Repeat the entries below exactly and in full.

» Records shown:
====

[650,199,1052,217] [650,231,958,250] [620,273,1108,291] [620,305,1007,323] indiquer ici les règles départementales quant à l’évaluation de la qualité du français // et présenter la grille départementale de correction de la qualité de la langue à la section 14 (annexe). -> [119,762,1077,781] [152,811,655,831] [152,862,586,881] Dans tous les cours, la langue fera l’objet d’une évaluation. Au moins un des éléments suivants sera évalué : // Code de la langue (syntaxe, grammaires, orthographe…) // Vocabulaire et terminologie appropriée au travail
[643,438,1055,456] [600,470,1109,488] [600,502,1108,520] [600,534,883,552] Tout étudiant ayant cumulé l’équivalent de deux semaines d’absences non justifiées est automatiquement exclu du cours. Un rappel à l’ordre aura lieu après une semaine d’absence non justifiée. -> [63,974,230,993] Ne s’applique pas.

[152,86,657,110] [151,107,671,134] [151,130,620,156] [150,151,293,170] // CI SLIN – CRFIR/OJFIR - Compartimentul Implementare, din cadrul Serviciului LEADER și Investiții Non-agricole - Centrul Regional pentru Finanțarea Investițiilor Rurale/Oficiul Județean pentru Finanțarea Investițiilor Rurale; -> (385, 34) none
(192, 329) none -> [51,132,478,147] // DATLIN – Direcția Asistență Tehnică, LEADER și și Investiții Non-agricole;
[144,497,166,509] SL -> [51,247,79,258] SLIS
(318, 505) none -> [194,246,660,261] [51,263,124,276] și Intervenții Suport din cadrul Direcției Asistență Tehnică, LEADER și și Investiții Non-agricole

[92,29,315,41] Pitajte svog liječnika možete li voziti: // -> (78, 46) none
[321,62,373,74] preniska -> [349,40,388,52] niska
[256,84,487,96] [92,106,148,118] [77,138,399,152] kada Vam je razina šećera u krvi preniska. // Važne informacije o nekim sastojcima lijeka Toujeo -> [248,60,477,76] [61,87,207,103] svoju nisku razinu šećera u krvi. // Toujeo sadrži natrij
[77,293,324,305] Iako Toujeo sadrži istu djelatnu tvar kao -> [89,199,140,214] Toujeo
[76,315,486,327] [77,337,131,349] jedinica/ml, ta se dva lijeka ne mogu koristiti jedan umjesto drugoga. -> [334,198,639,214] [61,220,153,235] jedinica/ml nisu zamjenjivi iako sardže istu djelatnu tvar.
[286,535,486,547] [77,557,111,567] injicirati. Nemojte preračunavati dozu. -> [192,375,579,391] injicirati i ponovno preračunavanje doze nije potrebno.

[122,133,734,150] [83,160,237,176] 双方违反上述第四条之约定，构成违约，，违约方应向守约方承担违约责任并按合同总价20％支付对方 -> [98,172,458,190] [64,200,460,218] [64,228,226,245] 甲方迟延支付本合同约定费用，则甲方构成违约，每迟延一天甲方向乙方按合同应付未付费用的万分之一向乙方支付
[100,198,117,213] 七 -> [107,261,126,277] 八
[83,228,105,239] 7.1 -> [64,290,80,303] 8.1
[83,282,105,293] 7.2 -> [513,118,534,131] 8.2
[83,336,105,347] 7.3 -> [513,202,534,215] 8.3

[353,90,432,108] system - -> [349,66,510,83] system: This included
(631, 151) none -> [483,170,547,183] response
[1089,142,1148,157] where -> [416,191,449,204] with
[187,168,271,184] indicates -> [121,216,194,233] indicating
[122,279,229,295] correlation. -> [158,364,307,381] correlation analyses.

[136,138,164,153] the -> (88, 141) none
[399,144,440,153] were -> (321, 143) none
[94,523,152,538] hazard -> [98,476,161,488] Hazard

====

» The answer:
[650,199,1052,217] [650,231,958,250] [620,273,1108,291] [620,305,1007,323] indiquer ici les règles départementales quant à l’évaluation de la qualité du français // et présenter la grille départementale de correction de la qualité de la langue à la section 14 (annexe). -> [119,762,1077,781] [152,811,655,831] [152,862,586,881] Dans tous les cours, la langue fera l’objet d’une évaluation. Au moins un des éléments suivants sera évalué : // Code de la langue (syntaxe, grammaires, orthographe…) // Vocabulaire et terminologie appropriée au travail
[643,438,1055,456] [600,470,1109,488] [600,502,1108,520] [600,534,883,552] Tout étudiant ayant cumulé l’équivalent de deux semaines d’absences non justifiées est automatiquement exclu du cours. Un rappel à l’ordre aura lieu après une semaine d’absence non justifiée. -> [63,974,230,993] Ne s’applique pas.

[152,86,657,110] [151,107,671,134] [151,130,620,156] [150,151,293,170] // CI SLIN – CRFIR/OJFIR - Compartimentul Implementare, din cadrul Serviciului LEADER și Investiții Non-agricole - Centrul Regional pentru Finanțarea Investițiilor Rurale/Oficiul Județean pentru Finanțarea Investițiilor Rurale; -> (385, 34) none
(192, 329) none -> [51,132,478,147] // DATLIN – Direcția Asistență Tehnică, LEADER și și Investiții Non-agricole;
[144,497,166,509] SL -> [51,247,79,258] SLIS
(318, 505) none -> [194,246,660,261] [51,263,124,276] și Intervenții Suport din cadrul Direcției Asistență Tehnică, LEADER și și Investiții Non-agricole

[92,29,315,41] Pitajte svog liječnika možete li voziti: // -> (78, 46) none
[321,62,373,74] preniska -> [349,40,388,52] niska
[256,84,487,96] [92,106,148,118] [77,138,399,152] kada Vam je razina šećera u krvi preniska. // Važne informacije o nekim sastojcima lijeka Toujeo -> [248,60,477,76] [61,87,207,103] svoju nisku razinu šećera u krvi. // Toujeo sadrži natrij
[77,293,324,305] Iako Toujeo sadrži istu djelatnu tvar kao -> [89,199,140,214] Toujeo
[76,315,486,327] [77,337,131,349] jedinica/ml, ta se dva lijeka ne mogu koristiti jedan umjesto drugoga. -> [334,198,639,214] [61,220,153,235] jedinica/ml nisu zamjenjivi iako sardže istu djelatnu tvar.
[286,535,486,547] [77,557,111,567] injicirati. Nemojte preračunavati dozu. -> [192,375,579,391] injicirati i ponovno preračunavanje doze nije potrebno.

[122,133,734,150] [83,160,237,176] 双方违反上述第四条之约定，构成违约，，违约方应向守约方承担违约责任并按合同总价20％支付对方 -> [98,172,458,190] [64,200,460,218] [64,228,226,245] 甲方迟延支付本合同约定费用，则甲方构成违约，每迟延一天甲方向乙方按合同应付未付费用的万分之一向乙方支付
[100,198,117,213] 七 -> [107,261,126,277] 八
[83,228,105,239] 7.1 -> [64,290,80,303] 8.1
[83,282,105,293] 7.2 -> [513,118,534,131] 8.2
[83,336,105,347] 7.3 -> [513,202,534,215] 8.3

[353,90,432,108] system - -> [349,66,510,83] system: This included
(631, 151) none -> [483,170,547,183] response
[1089,142,1148,157] where -> [416,191,449,204] with
[187,168,271,184] indicates -> [121,216,194,233] indicating
[122,279,229,295] correlation. -> [158,364,307,381] correlation analyses.

[136,138,164,153] the -> (88, 141) none
[399,144,440,153] were -> (321, 143) none
[94,523,152,538] hazard -> [98,476,161,488] Hazard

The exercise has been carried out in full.